ABSTRACT Rationale Dimethylbipyridine (DMDP) serves as a versatile industrial intermediate, with methyl substitutions at distinct positions tailored for varied applications, including the synthesis of DNA reagents and proton receptors. However, the pronounced structural and chemical similarities among its isomers underscore the critical need for an effective method to achieve their quantification and precise identification.
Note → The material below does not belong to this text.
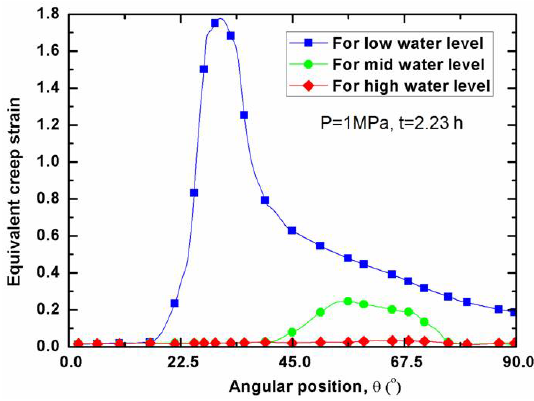
Figure 13. Comparison of creep distributions for RPV with various water levels under P = 1MPa.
Methods This study developed a straightforward, swift, and effective approach for the identification and quantification of two dimethylbipyridine positional isomers, namely, 6,6′‐dimethyl‐2,2′‐bipyridine and 4,4′‐dimethyl‐2,2′‐bipyridine based on the analysis of ion mobility spectrometry (IMS) of their cyclodextrin complex ion in gas phase. Moreover, their spatial conformations and cross sections were simulated by theoretical calculations. Results The complex associated with γ‐CD exhibited superior separation, achieving an Rp‐p of 0.823. And the theoretical computational simulation results are in good alignment with the experimental results, with a computed error value of less than 12.02%. Additionally, the relative quantification of the two DMDP isomers in a mixed solution was examined, yielding very well linear correlation coefficients (R2 > 0.99). Conclusion This study presents a highly promising method for the identification and quantification of two positional isomers of dimethylbipyridine (DMDP). Compared to conventional analytical methods such as HPLC, this approach offers advantages of simplicity, speed, and the elimination of chemical derivatization. It provides a novel perspective for the identification of DMDP isomers in chemical research and industrial applications.